◆ DIRECTIONS FOR THIS TASK
Write out, word for word, everything in the paleomagnetism passage below from "Pervasive drilling-induced magnetization" down to "ChRM directions successfully.".

◆ ARTICLE
Magnetic susceptibility and remanent magnetization measurements were performed on 313 discrete samples from Site C0018. Samples for shipboard measurements were taken routinely at a frequency of two specimens per standard section (~140 cm), whereas we flexibly omitted one or two from shorter sections. The samples were subjected to alternating-field (AF) demagnetization to isolate the characteristic remanent magnetization (ChRM). The samples were typically demagnetized at 5, 10, 20, 30, and 40 mT.

Pervasive drilling-induced magnetization is commonly encountered, as noted during previous Deep Sea Drilling Project/Ocean Drilling Program/IODP legs (e.g., Gee et al., 1989; Zhao et al., 1994). This magnetization is characterized by a direction strongly biased downward. As shown in Figure F25, upon AF demagnetization to 30 mT, a significant decrease in intensity and an inclination shift toward negative or positive shallower directions. Figure F26A and F26B shows that AF demagnetization removes drilling-induced magnetizations and isolates ChRM directions successfully.

Throughout this site, sediments have low intensity of natural remanent magnetization (NRM) overall. Average NRM intensity (1.25 × 10–2 A/m) and 30 mT and 40 mT demagnetized intensities (2.39 × 10–3 and 1.76 × 10–3 A/m) at Site C0018 are comparable with those at IODP Site C0004 and roughly one order smaller than those at Site C0008 (cf. Site C0004 NRMAve = 1.84 × 10–2 A/m, Site C0004 40 mTAve = 1.15 × 10–3 A/m, Site C0008 NRMAve = 1.30 × 10–1 A/m, and Site C0008 40 mTAve = 5.58 × 10–2 A/m). Data at 40 mT demagnetization often show incoherent behavior (Fig. F26C), likely resulting from low intensity after demagnetization that is beyond the lower sensitivity limit of the used spinner magnetometer (3 × 10–1 to 5 × 10–6 mAm2). We therefore employed the 30 mT demagnetization step for interpretation to minimize the effects of both drilling-induced remagnetization and sensor response constraint.

A histogram of the inclinations isolated from discrete samples excluding MTD 6 horizons is shown in Figure F27. The inclinations are concentrated in a range of +45° to +60° and –35° to –50°, which correspond to an expected inclination from the geocentric axial dipole model at the latitude of this site.

◆ DATASET CONTENT
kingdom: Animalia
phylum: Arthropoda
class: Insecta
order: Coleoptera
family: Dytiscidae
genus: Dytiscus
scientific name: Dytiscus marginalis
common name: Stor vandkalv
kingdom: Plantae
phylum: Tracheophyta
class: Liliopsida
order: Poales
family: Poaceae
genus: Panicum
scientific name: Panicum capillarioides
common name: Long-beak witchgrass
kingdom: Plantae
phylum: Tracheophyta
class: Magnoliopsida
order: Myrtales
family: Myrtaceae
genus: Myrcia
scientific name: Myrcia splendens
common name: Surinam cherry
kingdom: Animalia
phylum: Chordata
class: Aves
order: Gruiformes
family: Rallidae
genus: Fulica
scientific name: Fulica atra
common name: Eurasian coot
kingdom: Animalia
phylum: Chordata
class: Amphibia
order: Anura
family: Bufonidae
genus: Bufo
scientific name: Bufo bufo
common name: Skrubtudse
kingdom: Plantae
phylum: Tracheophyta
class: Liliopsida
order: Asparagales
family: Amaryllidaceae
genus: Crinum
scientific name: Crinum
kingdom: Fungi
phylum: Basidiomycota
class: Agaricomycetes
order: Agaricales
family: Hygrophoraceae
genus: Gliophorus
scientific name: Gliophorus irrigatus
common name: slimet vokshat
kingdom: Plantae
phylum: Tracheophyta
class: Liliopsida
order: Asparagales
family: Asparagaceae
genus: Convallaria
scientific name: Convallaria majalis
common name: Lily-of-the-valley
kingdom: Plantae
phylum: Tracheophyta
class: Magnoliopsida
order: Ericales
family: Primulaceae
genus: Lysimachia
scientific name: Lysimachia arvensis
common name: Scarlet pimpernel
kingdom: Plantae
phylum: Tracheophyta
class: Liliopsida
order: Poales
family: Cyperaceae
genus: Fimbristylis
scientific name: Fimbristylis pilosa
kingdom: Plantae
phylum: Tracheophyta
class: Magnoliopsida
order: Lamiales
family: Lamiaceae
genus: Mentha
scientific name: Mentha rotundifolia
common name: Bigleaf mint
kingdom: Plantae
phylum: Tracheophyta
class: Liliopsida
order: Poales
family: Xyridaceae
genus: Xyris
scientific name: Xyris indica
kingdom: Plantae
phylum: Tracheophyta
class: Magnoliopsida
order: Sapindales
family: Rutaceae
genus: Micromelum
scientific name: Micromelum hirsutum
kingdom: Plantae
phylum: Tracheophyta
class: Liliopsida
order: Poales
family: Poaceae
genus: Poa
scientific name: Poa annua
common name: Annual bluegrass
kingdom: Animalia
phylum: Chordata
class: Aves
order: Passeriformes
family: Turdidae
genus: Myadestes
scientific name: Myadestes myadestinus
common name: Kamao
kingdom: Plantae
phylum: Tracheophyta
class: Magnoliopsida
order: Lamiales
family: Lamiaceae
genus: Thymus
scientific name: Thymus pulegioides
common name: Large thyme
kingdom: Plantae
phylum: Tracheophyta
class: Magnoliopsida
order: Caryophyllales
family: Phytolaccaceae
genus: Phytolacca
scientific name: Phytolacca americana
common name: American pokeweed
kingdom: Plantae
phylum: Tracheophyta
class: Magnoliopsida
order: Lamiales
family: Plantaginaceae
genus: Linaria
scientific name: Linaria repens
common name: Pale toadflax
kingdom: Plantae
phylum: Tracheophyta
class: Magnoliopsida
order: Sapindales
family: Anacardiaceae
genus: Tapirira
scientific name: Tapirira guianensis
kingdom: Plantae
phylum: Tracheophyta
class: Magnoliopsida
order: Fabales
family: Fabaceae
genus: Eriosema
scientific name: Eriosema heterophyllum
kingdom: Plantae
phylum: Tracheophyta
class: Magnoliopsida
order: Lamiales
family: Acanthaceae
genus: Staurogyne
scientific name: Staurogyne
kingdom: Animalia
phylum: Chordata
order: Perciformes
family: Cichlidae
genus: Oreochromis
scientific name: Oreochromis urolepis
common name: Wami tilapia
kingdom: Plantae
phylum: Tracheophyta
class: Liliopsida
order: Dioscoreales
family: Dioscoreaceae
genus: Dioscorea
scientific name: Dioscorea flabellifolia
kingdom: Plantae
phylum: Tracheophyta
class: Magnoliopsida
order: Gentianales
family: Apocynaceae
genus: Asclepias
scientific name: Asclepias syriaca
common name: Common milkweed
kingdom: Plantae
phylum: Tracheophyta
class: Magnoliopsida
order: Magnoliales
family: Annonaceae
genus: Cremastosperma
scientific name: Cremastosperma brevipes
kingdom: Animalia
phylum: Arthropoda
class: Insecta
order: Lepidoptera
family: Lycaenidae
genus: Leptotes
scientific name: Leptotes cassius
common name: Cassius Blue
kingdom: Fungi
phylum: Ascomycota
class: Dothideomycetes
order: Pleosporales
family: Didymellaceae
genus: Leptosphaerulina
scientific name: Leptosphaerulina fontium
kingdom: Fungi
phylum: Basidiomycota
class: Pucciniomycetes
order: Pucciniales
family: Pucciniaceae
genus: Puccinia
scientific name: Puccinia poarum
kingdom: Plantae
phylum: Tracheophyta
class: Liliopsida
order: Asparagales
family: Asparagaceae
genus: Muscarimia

◆ RESPONSE TO THE TASK
Pervasive drilling-induced magnetization is commonly encountered, as noted during previous Deep Sea Drilling Project/Ocean Drilling Program/IODP legs (e.g., Gee et al., 1989; Zhao et al., 1994). This magnetization is characterized by a direction strongly biased downward. As shown in Figure F25, upon AF demagnetization to 30 mT, a significant decrease in intensity and an inclination shift toward negative or positive shallower directions. Figure F26A and F26B shows that AF demagnetization removes drilling-induced magnetizations and isolates ChRM directions successfully.